Set out every line of the data below as a numbered list, omitting any blank lines.

>>>

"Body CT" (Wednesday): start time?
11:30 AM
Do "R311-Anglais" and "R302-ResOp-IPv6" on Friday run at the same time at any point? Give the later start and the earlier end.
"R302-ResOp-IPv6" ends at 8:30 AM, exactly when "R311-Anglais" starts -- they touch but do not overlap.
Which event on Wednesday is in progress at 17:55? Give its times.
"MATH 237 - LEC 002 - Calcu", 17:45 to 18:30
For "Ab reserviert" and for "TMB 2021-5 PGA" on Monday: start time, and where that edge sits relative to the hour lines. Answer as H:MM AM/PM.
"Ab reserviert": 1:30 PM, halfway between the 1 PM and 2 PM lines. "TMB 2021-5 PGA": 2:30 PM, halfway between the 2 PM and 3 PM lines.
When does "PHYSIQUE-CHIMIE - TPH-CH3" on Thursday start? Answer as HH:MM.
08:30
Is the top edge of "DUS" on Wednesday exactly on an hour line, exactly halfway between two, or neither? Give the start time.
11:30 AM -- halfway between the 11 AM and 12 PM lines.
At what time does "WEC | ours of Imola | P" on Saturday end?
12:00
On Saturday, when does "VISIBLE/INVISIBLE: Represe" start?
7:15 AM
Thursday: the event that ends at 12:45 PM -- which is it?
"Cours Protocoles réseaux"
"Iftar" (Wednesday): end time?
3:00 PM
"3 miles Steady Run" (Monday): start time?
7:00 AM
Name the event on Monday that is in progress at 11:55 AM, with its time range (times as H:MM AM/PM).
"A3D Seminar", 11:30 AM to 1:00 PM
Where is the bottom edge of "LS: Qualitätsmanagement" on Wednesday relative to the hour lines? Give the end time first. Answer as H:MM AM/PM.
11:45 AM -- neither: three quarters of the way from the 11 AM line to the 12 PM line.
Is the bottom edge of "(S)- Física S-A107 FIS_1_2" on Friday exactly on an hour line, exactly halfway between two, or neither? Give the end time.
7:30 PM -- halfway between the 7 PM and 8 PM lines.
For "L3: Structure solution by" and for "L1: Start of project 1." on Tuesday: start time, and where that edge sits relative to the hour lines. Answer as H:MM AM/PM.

<<<

* _CORRECT RESULT_
1. "Body CT" (Wednesday): start time?
2. 11:30 AM
3. Do "R311-Anglais" and "R302-ResOp-IPv6" on Friday run at the same time at any point? Give the later start and the earlier end.
4. "R302-ResOp-IPv6" ends at 8:30 AM, exactly when "R311-Anglais" starts -- they touch but do not overlap.
5. Which event on Wednesday is in progress at 17:55? Give its times.
6. "MATH 237 - LEC 002 - Calcu", 17:45 to 18:30
7. For "Ab reserviert" and for "TMB 2021-5 PGA" on Monday: start time, and where that edge sits relative to the hour lines. Answer as H:MM AM/PM.
8. "Ab reserviert": 1:30 PM, halfway between the 1 PM and 2 PM lines. "TMB 2021-5 PGA": 2:30 PM, halfway between the 2 PM and 3 PM lines.
9. When does "PHYSIQUE-CHIMIE - TPH-CH3" on Thursday start? Answer as HH:MM.
10. 08:30
11. Is the top edge of "DUS" on Wednesday exactly on an hour line, exactly halfway between two, or neither? Give the start time.
12. 11:30 AM -- halfway between the 11 AM and 12 PM lines.
13. At what time does "WEC | ours of Imola | P" on Saturday end?
14. 12:00
15. On Saturday, when does "VISIBLE/INVISIBLE: Represe" start?
16. 7:15 AM
17. Thursday: the event that ends at 12:45 PM -- which is it?
18. "Cours Protocoles réseaux"
19. "Iftar" (Wednesday): end time?
20. 3:00 PM
21. "3 miles Steady Run" (Monday): start time?
22. 7:00 AM
23. Name the event on Monday that is in progress at 11:55 AM, with its time range (times as H:MM AM/PM).
24. "A3D Seminar", 11:30 AM to 1:00 PM
25. Where is the bottom edge of "LS: Qualitätsmanagement" on Wednesday relative to the hour lines? Give the end time first. Answer as H:MM AM/PM.
26. 11:45 AM -- neither: three quarters of the way from the 11 AM line to the 12 PM line.
27. Is the bottom edge of "(S)- Física S-A107 FIS_1_2" on Friday exactly on an hour line, exactly halfway between two, or neither? Give the end time.
28. 7:30 PM -- halfway between the 7 PM and 8 PM lines.
29. For "L3: Structure solution by" and for "L1: Start of project 1." on Tuesday: start time, and where that edge sits relative to the hour lines. Answer as H:MM AM/PM.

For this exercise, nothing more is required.